In normal business accounting, revenues are compared to expenses, not expenditures. By using the term “expenditures,” only the checks the governor and Legislature have chosen to write are included in the balanced-budget calculation, not all costs incurred.
Illinois’ $4 billion backlog of bills, which has accumulated for years under both Democrats and Republicans, proves that not all costs incurred during the budget year are included in the budget. If all costs incurred were included and the budget were balanced, there would be no backlog of bills.
The Legislature and governor can also choose the amount of money allocated to public-pension and retiree health care plans. The retirement plans hire number-crunchers called actuaries to calculate how much the state should contribute to pension and retiree health care plans. For 2020, the actuaries determined that $13.4 billion was needed for the state’s five pension plans. The governor and Legislature chose to allocate only $9.3 billion. What would happen if you didn’t make the minimum payment on your credit card?
Even though teachers, firefighters, police officers and state employees have earned and been promised these retirement benefits, only the amount of money that the elected officials chose to contribute is included in the budget calculations.
As a result of shorting the pension plans for decades, they now have a $153 billion liability. But the governor can claim the budget was balanced because he only needs to include the pension expenditures, not the true costs incurred.
Pritzker has dismissed Truth in Accounting’s numbers for years, calling us and others “carnival barkers,” so let’s use the numbers produced by state Comptroller Susana Mendoza for fiscal year 2020.
While the governor claims he has balanced the budget for three straight years and has been fiscally responsible, Mendoza’s financial reports indicate a different story. For example, the audited report shows that Illinois lost more than $6 billion in fiscal year 2020 and its unrestricted net position was more than $219 billion, which Mendoza indicates “needs to be replenished by revenues in future periods.”
In other words, if retirement benefits or other benefits and services are not cut, future taxpayers will need to come up with $219 billion to pay for the bills governors and legislators have incurred while “balancing” the state’s budget.

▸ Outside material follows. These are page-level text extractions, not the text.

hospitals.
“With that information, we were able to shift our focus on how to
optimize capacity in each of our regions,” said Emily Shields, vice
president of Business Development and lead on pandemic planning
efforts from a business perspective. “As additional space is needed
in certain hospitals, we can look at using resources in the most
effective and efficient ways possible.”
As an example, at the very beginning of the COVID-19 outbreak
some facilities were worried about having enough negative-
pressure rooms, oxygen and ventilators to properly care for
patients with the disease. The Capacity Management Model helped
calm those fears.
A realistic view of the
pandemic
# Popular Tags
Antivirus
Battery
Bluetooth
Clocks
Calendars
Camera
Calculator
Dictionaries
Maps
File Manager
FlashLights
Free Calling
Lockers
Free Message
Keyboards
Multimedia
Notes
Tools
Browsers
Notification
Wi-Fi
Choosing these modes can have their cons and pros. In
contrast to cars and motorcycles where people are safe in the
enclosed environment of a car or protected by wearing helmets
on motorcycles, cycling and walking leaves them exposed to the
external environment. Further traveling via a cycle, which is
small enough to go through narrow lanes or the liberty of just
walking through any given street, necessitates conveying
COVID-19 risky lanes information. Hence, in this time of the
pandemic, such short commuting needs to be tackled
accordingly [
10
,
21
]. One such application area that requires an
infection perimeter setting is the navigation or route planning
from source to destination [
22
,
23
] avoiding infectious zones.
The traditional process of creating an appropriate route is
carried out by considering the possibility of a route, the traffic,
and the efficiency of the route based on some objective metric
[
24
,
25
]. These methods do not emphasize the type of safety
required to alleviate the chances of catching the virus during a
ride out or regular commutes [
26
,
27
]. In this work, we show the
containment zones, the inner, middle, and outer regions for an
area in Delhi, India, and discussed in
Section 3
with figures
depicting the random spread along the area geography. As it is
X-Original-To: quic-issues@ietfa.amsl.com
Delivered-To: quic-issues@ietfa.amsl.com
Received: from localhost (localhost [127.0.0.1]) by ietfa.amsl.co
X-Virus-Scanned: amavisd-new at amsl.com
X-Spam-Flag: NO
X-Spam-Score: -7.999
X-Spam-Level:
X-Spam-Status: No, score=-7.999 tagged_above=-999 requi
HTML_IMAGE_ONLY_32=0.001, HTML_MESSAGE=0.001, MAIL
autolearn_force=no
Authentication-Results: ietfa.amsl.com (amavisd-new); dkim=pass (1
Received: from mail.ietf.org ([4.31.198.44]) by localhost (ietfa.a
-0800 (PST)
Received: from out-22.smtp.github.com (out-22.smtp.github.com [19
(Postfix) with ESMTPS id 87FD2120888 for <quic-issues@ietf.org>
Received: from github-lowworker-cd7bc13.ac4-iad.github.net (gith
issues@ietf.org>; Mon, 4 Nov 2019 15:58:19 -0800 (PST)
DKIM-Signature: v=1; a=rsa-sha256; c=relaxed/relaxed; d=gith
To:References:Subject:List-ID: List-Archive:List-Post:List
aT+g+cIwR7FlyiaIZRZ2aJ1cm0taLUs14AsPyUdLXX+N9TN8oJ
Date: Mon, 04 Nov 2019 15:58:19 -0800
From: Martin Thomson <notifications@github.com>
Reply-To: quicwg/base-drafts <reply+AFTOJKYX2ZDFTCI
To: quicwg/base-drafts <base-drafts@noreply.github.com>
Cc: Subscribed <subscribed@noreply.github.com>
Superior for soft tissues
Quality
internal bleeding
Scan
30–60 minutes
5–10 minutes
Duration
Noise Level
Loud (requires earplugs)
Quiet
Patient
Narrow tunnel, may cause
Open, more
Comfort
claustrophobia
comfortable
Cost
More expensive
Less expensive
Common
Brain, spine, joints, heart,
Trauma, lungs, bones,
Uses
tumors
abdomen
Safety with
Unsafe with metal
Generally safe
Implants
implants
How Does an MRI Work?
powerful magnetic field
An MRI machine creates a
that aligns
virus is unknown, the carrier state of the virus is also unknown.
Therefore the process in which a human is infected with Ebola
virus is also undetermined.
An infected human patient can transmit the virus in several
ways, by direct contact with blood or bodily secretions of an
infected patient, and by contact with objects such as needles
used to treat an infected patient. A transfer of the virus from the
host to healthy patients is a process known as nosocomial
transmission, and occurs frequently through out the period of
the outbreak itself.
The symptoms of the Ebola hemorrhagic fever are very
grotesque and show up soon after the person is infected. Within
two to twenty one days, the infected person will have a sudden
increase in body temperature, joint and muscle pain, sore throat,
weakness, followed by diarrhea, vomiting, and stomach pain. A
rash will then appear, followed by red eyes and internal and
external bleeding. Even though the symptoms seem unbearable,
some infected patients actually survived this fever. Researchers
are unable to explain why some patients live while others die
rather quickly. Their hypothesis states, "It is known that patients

While many people call for a constitutional amendment to reform pensions, the reason Illinois has accumulated these pensions and other debt is because of the shoddy wording of the constitution’s balanced-budget requirement. Instead of requiring funds available to equal expenditures, the constitution should require revenues to equal expenses.
Short of a constitutional amendment, the budget law should at least properly define “expenditures” to mean “all costs incurred” and “funds available” to be only “earned revenues.”